Disclaimer: My virtualization experience is limited to Windows and Mac platforms.

With Jails and BHyVe, is there really a need for VirtualBox (and others like it), outside of testing on a test system?

I'm getting ready to add other capabilities to a few systems, and to "sandbox" them (used generally, i.e. broadly) I don't see a reason to run VirtualBox.


----------



## SirDice (Feb 5, 2014)

I think they all have their uses. I think Virtualbox is good for development as it has a nice GUI to control it from, ideal for running on a workstation. BHyve is currently only tested with running FreeBSD but hopefully in the future we can run Linux and Windows on it.

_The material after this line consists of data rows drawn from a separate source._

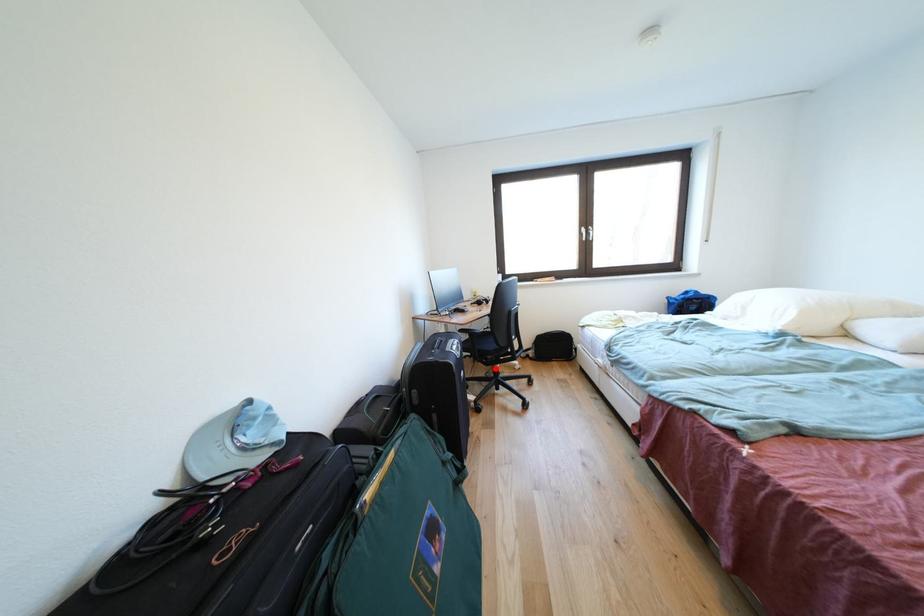
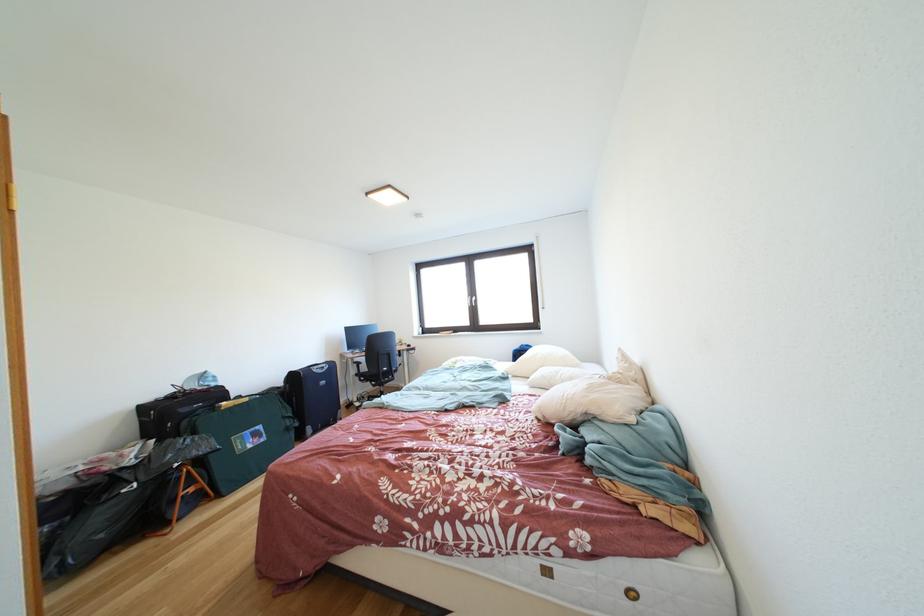
Find the pixel in the second image that matches the highlighted location in the first image.

(383, 391)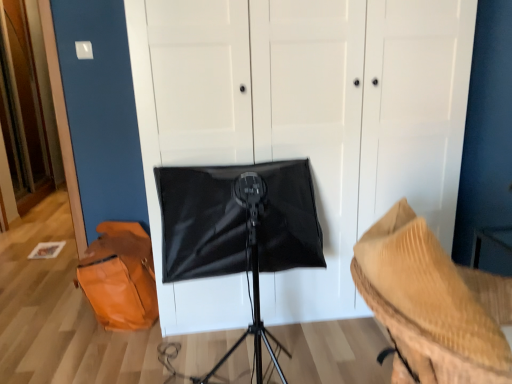
Find the location of a particular element. This screenshot has height=384, width=512. free space to the left of orange leather messenger bag at lower left is located at coordinates coord(36,314).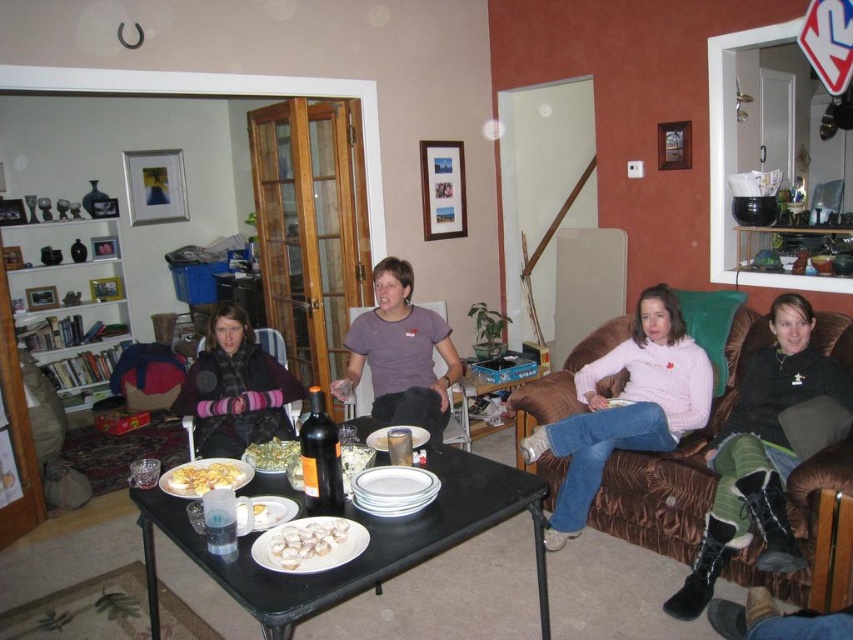
You are a guest at this gathering and want to grab a salad from the green leafy salad at center without leaving your current seat in the matte black armchair at lower left. Can you reach the salad if you can extend your arm 80 centimeters?

The matte black armchair at lower left is 79.63 centimeters from the green leafy salad at center, so yes, you can reach the salad with an arm extension of 80 centimeters since it is just slightly shorter than the distance.

You are standing at the entrance of the living room and want to sit in the matte black armchair at lower left. Which direction should you walk to reach it?

Since the matte black armchair at lower left is located at point 0.614 on the x coordinate and 0.277 on the y coordinate, you should walk towards the lower left direction to reach it.

You are standing in the living room and want to reach both the point at coordinates (190, 474) and the point at coordinates (292, 483). Which point will you reach first as you move towards them?

You will reach the point at coordinates (190, 474) first because it is closer to you than the point at coordinates (292, 483).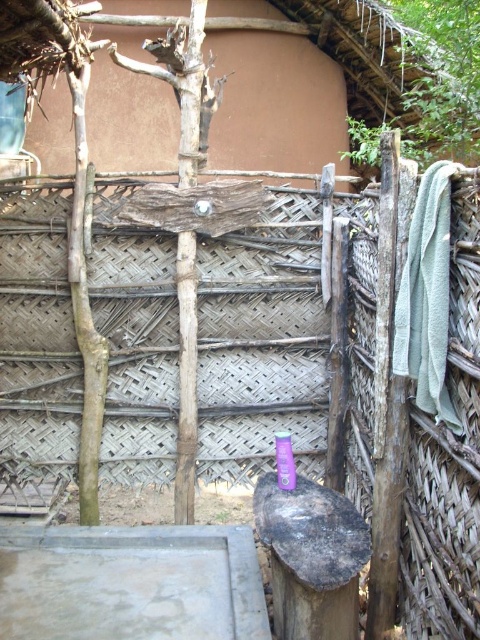
You are standing on the concrete platform in front of the wooden fence. You see a green terry towel at right and a purple plastic bottle at center. Which object is positioned farther to the right?

The green terry towel at right is positioned farther to the right than the purple plastic bottle at center.

You are standing in front of the wooden fence and want to grab the green terry towel at right. According to the coordinates provided, where exactly should you look to find it?

The green terry towel at right is located at point coordinates of (x=427, y=296).

You are organizing items on a concrete platform in front of a rustic wooden fence. You have a green terry towel at right and a purple plastic bottle at center. Which item takes up more space?

The green terry towel at right is larger in size than the purple plastic bottle at center, so it takes up more space.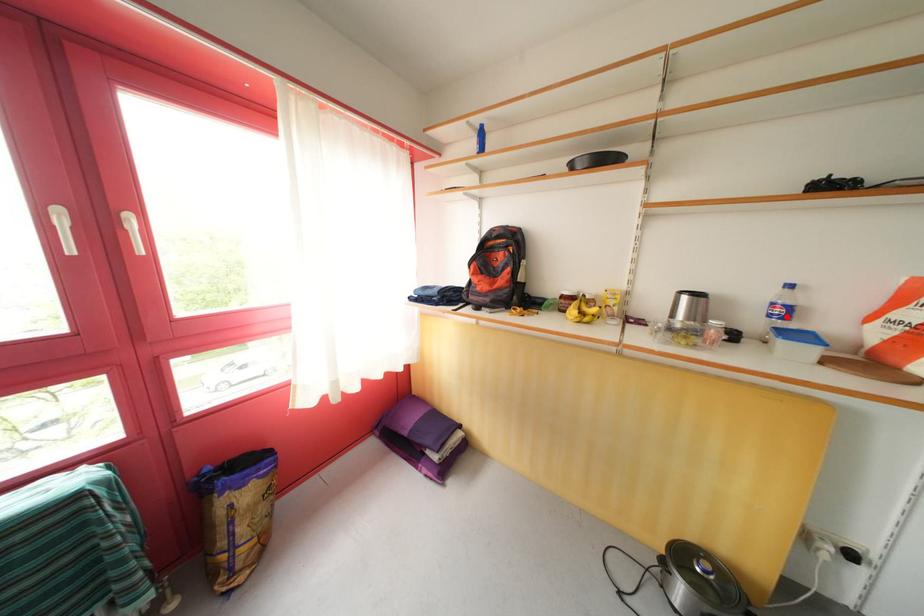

I think it'll make a good platform for server virtualization.


----------



## kpedersen (Feb 5, 2014)

VirtualBox is good because other than the driver layer, it is quite separate from the OS and so runs on multiple operating systems, allowing you to transfer the preconfigured virtual hard drive images across and run them on other systems.
Portability is a really important feature.

Qemu is even more portable but due to the extremely heavy/bloated operating systems these days, it is becoming less and less useful.


----------



## nestux (Feb 5, 2014)

I use Virtualbox to run Windows because I can get a full Desktop Environment very easy and quickly. When I have to use some Linux distro (without Xs) I prefer KVM, feels way faster.


----------